(Excerpts from a dataset)

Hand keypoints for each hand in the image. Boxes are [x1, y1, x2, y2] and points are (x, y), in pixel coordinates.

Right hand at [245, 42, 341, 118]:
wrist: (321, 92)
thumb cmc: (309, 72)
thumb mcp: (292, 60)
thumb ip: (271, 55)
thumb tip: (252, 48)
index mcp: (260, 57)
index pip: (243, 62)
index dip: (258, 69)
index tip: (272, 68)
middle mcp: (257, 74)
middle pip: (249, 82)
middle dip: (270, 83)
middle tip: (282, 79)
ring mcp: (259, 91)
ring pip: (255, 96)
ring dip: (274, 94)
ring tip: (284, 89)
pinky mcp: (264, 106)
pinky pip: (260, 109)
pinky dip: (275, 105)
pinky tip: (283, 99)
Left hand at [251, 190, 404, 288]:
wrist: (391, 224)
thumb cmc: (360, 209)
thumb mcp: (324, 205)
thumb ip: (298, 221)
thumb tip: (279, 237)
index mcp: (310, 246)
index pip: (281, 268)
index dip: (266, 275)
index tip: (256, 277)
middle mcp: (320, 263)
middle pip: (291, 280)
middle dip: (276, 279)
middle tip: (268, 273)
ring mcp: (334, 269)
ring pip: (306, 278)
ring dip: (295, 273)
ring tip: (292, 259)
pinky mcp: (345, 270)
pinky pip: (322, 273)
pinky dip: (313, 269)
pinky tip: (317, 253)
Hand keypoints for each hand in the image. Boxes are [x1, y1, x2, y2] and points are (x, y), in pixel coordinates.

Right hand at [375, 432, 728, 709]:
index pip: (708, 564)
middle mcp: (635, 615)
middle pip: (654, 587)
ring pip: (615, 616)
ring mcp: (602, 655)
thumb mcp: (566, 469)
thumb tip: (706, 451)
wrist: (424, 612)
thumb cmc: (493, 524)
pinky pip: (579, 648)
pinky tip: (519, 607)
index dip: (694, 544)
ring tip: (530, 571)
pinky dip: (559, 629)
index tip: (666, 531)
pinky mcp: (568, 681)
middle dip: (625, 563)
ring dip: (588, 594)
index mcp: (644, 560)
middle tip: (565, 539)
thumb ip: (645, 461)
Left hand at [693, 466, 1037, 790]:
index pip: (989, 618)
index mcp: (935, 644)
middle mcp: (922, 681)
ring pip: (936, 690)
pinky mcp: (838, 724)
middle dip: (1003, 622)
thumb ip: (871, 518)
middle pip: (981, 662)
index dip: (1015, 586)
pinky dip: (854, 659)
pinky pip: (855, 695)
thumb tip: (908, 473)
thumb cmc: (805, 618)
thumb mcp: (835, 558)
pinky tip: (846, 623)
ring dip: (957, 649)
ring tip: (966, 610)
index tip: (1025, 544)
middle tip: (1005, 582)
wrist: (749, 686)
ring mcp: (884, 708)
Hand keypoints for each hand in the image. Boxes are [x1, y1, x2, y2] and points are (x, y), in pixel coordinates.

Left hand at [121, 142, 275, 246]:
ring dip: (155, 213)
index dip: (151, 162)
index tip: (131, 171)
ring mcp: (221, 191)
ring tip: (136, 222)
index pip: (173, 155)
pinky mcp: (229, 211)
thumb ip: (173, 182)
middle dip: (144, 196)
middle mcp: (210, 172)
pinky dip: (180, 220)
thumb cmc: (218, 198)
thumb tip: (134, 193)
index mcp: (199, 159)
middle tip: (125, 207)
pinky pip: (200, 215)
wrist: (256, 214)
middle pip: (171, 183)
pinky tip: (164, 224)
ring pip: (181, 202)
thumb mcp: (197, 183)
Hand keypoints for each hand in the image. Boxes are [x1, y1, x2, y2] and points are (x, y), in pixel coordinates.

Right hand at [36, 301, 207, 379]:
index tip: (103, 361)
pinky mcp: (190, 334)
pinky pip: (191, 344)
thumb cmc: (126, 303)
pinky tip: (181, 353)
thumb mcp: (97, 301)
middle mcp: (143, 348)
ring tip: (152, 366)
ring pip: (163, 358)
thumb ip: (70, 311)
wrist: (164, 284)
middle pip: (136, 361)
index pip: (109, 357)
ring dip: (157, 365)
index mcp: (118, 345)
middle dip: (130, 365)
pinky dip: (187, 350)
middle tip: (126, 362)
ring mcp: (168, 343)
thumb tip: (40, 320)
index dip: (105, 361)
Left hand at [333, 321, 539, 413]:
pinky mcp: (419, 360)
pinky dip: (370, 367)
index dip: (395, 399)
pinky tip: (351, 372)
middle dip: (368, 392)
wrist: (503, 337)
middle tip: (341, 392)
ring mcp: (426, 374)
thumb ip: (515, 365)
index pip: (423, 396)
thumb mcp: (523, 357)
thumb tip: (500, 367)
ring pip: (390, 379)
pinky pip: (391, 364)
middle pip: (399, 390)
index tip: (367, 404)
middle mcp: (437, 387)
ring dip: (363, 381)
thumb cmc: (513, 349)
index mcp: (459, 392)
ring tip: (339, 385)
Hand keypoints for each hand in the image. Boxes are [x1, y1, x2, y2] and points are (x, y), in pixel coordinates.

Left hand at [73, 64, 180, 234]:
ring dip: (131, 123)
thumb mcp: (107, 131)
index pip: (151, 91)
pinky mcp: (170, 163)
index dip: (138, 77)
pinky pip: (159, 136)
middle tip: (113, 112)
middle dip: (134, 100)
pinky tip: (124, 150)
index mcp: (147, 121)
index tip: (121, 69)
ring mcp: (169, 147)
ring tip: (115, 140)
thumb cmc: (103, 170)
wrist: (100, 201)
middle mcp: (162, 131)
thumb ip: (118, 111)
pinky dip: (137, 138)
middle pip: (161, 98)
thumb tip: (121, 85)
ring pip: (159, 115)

■ **Exercise goal**: A faithful copy of all the records is required.

■ **Result**:
Hand keypoints for each hand in the image. Boxes are [x1, y1, x2, y2] and points are (x, y), in pixel coordinates.

Right hand at [245, 42, 341, 118]:
wrist: (321, 92)
thumb cmc: (309, 72)
thumb mcp: (292, 60)
thumb ip: (271, 55)
thumb tip: (252, 48)
index mcp: (260, 57)
index pip: (243, 62)
index dip: (258, 69)
index tip: (272, 68)
middle mcp: (257, 74)
middle pip: (249, 82)
middle dip: (270, 83)
middle tip: (282, 79)
ring mcp: (259, 91)
ring pip: (255, 96)
ring dip: (274, 94)
ring tip: (284, 89)
pinky mcp: (264, 106)
pinky pip: (260, 109)
pinky dip: (275, 105)
pinky tip: (283, 99)
Left hand at [251, 190, 404, 288]:
wrist: (391, 224)
thumb cmc: (360, 209)
thumb mcp: (324, 205)
thumb ip: (298, 221)
thumb tip: (279, 237)
index mcp: (310, 246)
index pip: (281, 268)
index dip: (266, 275)
index tip: (256, 277)
middle mcp: (320, 263)
middle pip: (291, 280)
middle dip: (276, 279)
middle tip: (268, 273)
ring mcp: (334, 269)
ring pip: (306, 278)
ring dip: (295, 273)
ring tip: (292, 259)
pinky mcp: (345, 270)
pinky pip: (322, 273)
pinky dip: (313, 269)
pinky tip: (317, 253)
Hand keypoints for each hand in the image. Boxes are [x1, y1, x2, y2] and points are (x, y), in pixel coordinates.

Right hand at [375, 432, 728, 709]:
index pip: (708, 564)
middle mcp: (635, 615)
middle pip: (654, 587)
ring pip: (615, 616)
ring mcp: (602, 655)
thumb mcp: (566, 469)
thumb tip: (706, 451)
wrist: (424, 612)
thumb cmc: (493, 524)
pinky pip: (579, 648)
pinky tip: (519, 607)
index dip: (694, 544)
ring tip: (530, 571)
pinky dip: (559, 629)
index tip: (666, 531)
pinky mcp: (568, 681)
middle dip: (625, 563)
ring dip: (588, 594)
index mcp: (644, 560)
middle tip: (565, 539)
thumb ip: (645, 461)
Left hand at [693, 466, 1037, 790]:
index pip: (989, 618)
index mcp: (935, 644)
middle mcp: (922, 681)
ring pip: (936, 690)
pinky mcp: (838, 724)
middle dip: (1003, 622)
thumb ip: (871, 518)
middle pip: (981, 662)
index dip: (1015, 586)
pinky dip: (854, 659)
pinky pip: (855, 695)
thumb tip: (908, 473)
thumb cmc: (805, 618)
thumb mcp: (835, 558)
pinky tip: (846, 623)
ring dip: (957, 649)
ring tip: (966, 610)
index tip: (1025, 544)
middle tip: (1005, 582)
wrist: (749, 686)
ring mcp: (884, 708)
Hand keypoints for each hand in the image. Boxes are [x1, y1, x2, y2] and points are (x, y), in pixel coordinates.

Left hand at [121, 142, 275, 246]:
ring dip: (155, 213)
index dip: (151, 162)
index tip: (131, 171)
ring mcp: (221, 191)
ring tip: (136, 222)
index pip: (173, 155)
pinky mcp: (229, 211)
thumb ip: (173, 182)
middle dip: (144, 196)
middle mcp: (210, 172)
pinky dip: (180, 220)
thumb cmc: (218, 198)
thumb tip: (134, 193)
index mcp: (199, 159)
middle tip: (125, 207)
pinky pip: (200, 215)
wrist: (256, 214)
middle pip: (171, 183)
pinky tip: (164, 224)
ring pip: (181, 202)
thumb mcp: (197, 183)
Hand keypoints for each hand in the image. Boxes are [x1, y1, x2, y2] and points are (x, y), in pixel coordinates.

Right hand at [36, 301, 207, 379]:
index tip: (103, 361)
pinky mcp: (190, 334)
pinky pip: (191, 344)
thumb cmc: (126, 303)
pinky tip: (181, 353)
thumb mcp: (97, 301)
middle mcp: (143, 348)
ring tip: (152, 366)
ring pip: (163, 358)
thumb ip: (70, 311)
wrist: (164, 284)
middle pip: (136, 361)
index pip: (109, 357)
ring dip: (157, 365)
index mcp: (118, 345)
middle dip: (130, 365)
pinky dip: (187, 350)
middle tip: (126, 362)
ring mcp: (168, 343)
thumb tip: (40, 320)
index dip: (105, 361)
Left hand at [333, 321, 539, 413]:
pinky mcp: (419, 360)
pinky dip: (370, 367)
index dip: (395, 399)
pinky tip: (351, 372)
middle dip: (368, 392)
wrist: (503, 337)
middle tip: (341, 392)
ring mcp: (426, 374)
thumb ip: (515, 365)
index pip: (423, 396)
thumb mcp: (523, 357)
thumb tip: (500, 367)
ring pip: (390, 379)
pinky pip: (391, 364)
middle pip: (399, 390)
index tip: (367, 404)
middle mcp: (437, 387)
ring dip: (363, 381)
thumb cmc: (513, 349)
index mcp: (459, 392)
ring tip: (339, 385)
Hand keypoints for each hand in the image. Boxes are [x1, y1, x2, y2] and points are (x, y), in pixel coordinates.

Left hand at [73, 64, 180, 234]:
ring dip: (131, 123)
thumb mcp: (107, 131)
index pip: (151, 91)
pinky mcp: (170, 163)
index dip: (138, 77)
pinky pip: (159, 136)
middle tip: (113, 112)
middle dip: (134, 100)
pinky tip: (124, 150)
index mcp: (147, 121)
index tip: (121, 69)
ring mcp: (169, 147)
ring tip: (115, 140)
thumb cmc: (103, 170)
wrist: (100, 201)
middle mcp: (162, 131)
thumb ip: (118, 111)
pinky dip: (137, 138)
middle pip: (161, 98)
thumb tip: (121, 85)
ring pip: (159, 115)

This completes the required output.